*What to do*:
Carry on the interview transcript below about the government shutdown, starting right after its last line.

*Quoted text*:
WALTER ISAACSON: Thank you, Christiane. And Joe Manchin, welcome to the show.
JOE MANCHIN: Oh, Walter, thanks for having me. I appreciate being with you.
ISAACSON: We’re in the midst of yet again, another big government shutdown struggle going on over the past few days. Tell me, what would you do if you were still in the Senate right now?
MANCHIN: You know, it’s funny. I’ve been thinking about that. Just today, I was thinking about what could have been done. I can tell you this. I would’ve been gathering up whatever Republicans I could and whatever Democrats I could, and started meeting like we always did when we knew that the leadership got to an impasse. When we knew that they were playing politics or they were being pressured from the White House or from their base. We got together. Always, we could always get about eight of us, four Ds and four Rs. I don’t know if they’re still there. I hope, I would like to think there’s that mindset still there, but get together and then come up with what we thought was reasonable that we could agree on, and we could sell it to our, to our bases, basically our caucuses. And then go into the leadership with both John Thune, who is a good person, a good friend of mine, and Chuck Schumer, who I can talk to and always have and been a friend. So we have our differences. We all do. But this is not a time to shut government down. There’s never a time to admit you couldn’t do your job. And that’s what you’re doing when you shut down, Walter.

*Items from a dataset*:
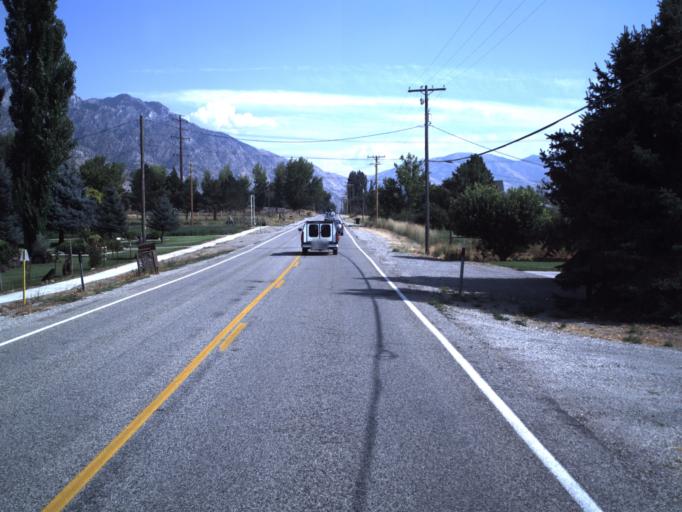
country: US
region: Utah
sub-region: Box Elder County
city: Honeyville
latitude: 41.6117
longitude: -112.0632
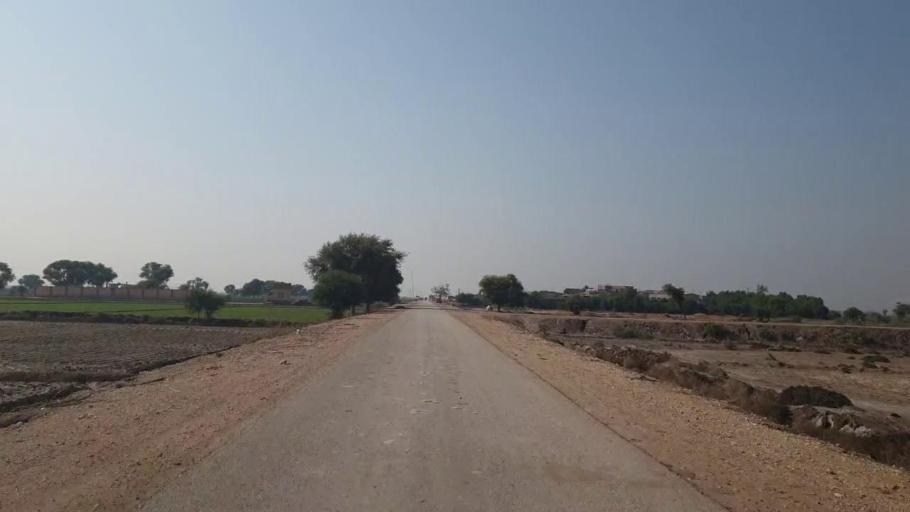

*Written answer*:
ISAACSON: Yeah. You talk about these gangs of eight or gangs of 10 or so where you have four or five from each side. Right? And do it in the middle. Used to do that a whole lot. How come that’s not possible now? Why is it that the Senate, which is supposed to do such things, you can’t even find 10, 12 people to say, we will be the center and we will hold it together.
MANCHIN: I like to think they’re still there. They’re still my friends, and I know them very well, and I talk to as many as I can. But the push from the White House and the dominance that Donald Trump has over the party and over the caucus is nothing like that’s ever been known or seen before. He makes no, he doesn’t camouflage anything that when he is upset, when he’s against you, he wants you out, he’ll be fighting against you, this and that. And I’ve just said, whoever the president – I’ll never forget, Bob, Robert, Robert C. Byrd, the former senator from West Virginia who passed away, and I replaced he always told me, Joe, he says, make make it very clear to you, I have never worked for a president, nor will I ever work for a president. I worked to uphold my oath to the Constitution and to the people from our great state of West Virginia. And that’s it. But do it with a tenure in your eye and do it respectfully. And I always adhered to that.
So I’m saying that our Republican friends and leadership have to say, Mr. President, I’m sorry. It doesn’t work that way. Do you remember when he and Mitch McConnell fell out pretty bad in his first term? It was over trying to – Hey, I got 50, you got 54 Republicans give me what I need. And they said, Mr. President, doesn’t work that way. Tried to explain it. He got very upset about that. But I think hopefully he understands now the filibuster protects both sides when they’re in the minority. And what goes around comes around, Walter, this’ll happen again. It’ll change.
ISAACSON: Explain to me then why the Republicans, all your colleagues and friends from back in the days when you were in the Senate, you know them all. What is Trump doing to them? I mean, what, why has Trump turned it into a pure authority of the President and these people, you can’t even find five or six of them to stand up.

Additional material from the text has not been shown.